Эржебет взяла ее на колени и осмотрела лапы, когти: не поранилась ли о какой-нибудь осколок стекла, бегая по набережной. Она знала, что ее Ники недотрога и плакса, малейшая физическая боль для нее смертельная обида, так что ее жалобы не следует принимать всерьез. Эржебет вспомнила, какой Ники была безутешной, когда ее укусил шмель, – впору было подумать, что он покусился на саму жизнь ее. Издавая отчаянные вопли, Ники удалилась в угол под стул, затем, словно и этого одиночества было мало, чтобы пережить укус шмеля, забилась под кровать, окутав свое горе могильной тишиной. Лишь несколько часов спустя удалось выманить ее оттуда, но и тогда она вылезла с таким оскорбленным видом, словно всю вселенную винила в своих мучениях. Выражение ее морды напоминало вид оскорбленной в своих чувствах старой девы, которой отплатили черной неблагодарностью за все ее благодеяния; Ники легла на спину, вытянула к хозяйке пострадавшую лапу, закрыла глаза: не оставалось сомнения в том, что она раз и навсегда покончила счеты с миром, распрощалась с собственной жизнью.

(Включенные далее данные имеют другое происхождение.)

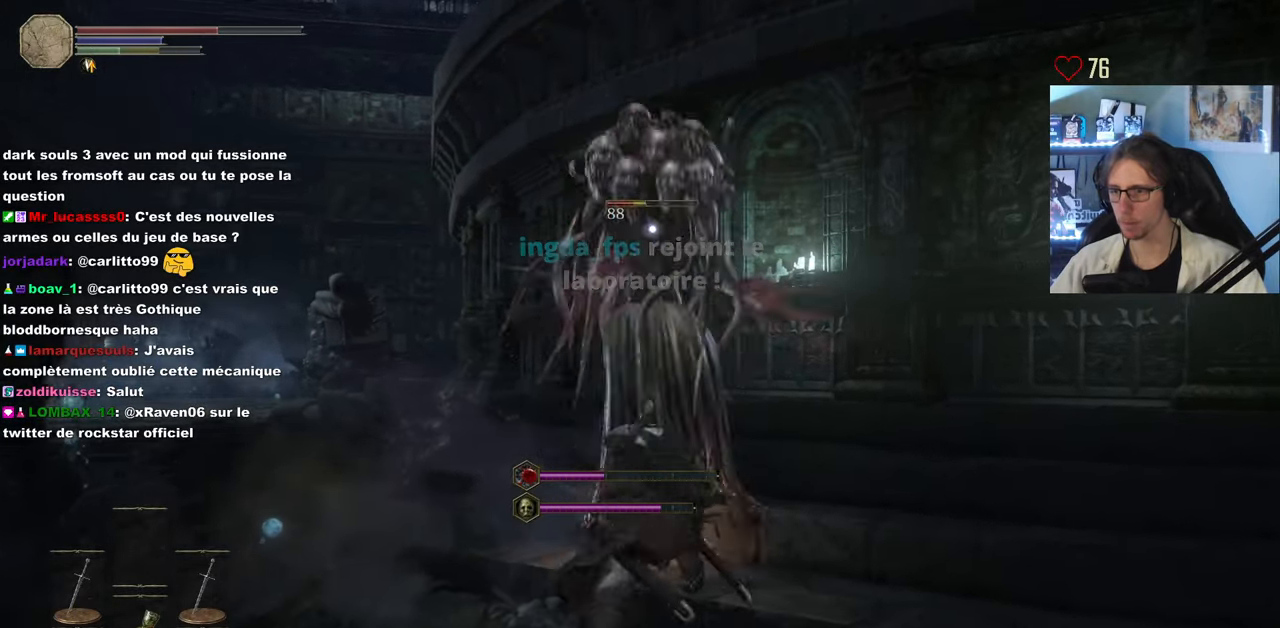
{"keys": [], "mouse": [], "events": [[34, "mouse_right", "up"], [84, "mouse_right", "down"], [167, "mouse_right", "up"], [217, "mouse_right", "down"], [317, "mouse_right", "up"], [400, "mouse_right", "down"], [500, "mouse_right", "up"]]}
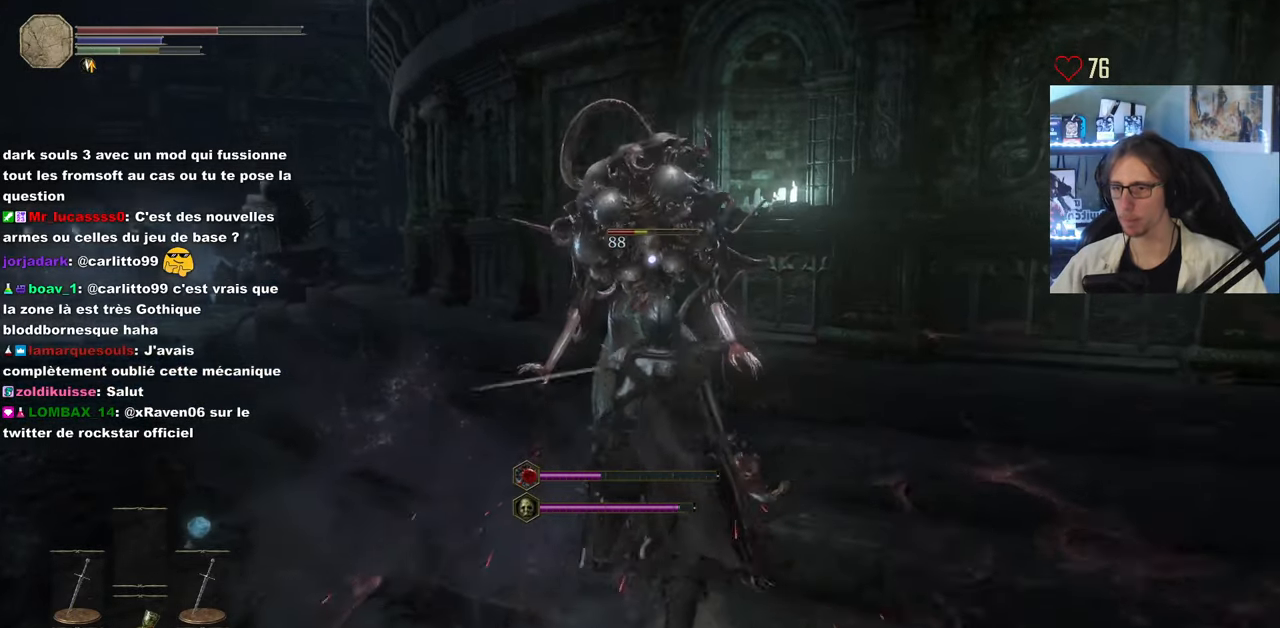
{"keys": [], "mouse": [], "events": [[50, "mouse_right", "down"], [134, "mouse_right", "up"], [184, "mouse_right", "down"], [467, "mouse_right", "up"]]}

Но на этот раз никаких внешних травм Эржебет не обнаружила. Ники и утром встала унылая, к пище не притронулась. Эржебет заметила, что она то и дело облизывает нос: собака, по-видимому, простудилась. Она даже покашляла несколько раз тем тихим, робким, покорным кашлем, каким скромные люди скрывают свои хвори и вместе с тем дают о них знать; каждый раз, покашляв, она, понурясь и опустив уши, тупо смотрела перед собой, как человек, не понимающий, что с ним происходит. Несколько раз она еще чихнула, и это было для Эржебет особенно мучительно, ибо поразительно напоминало чихание человека, даже больше – сильно простуженного ребенка. Эржебет разломила надвое таблетку аспирина и, раскрыв пасть, сунула одну половинку ей прямо в горло. Оскорбленная Ники сбежала от нее под кровать. Но на третий день с помощью еще двух порций аспирина кашель у нее прошел, нос стал прохладнее.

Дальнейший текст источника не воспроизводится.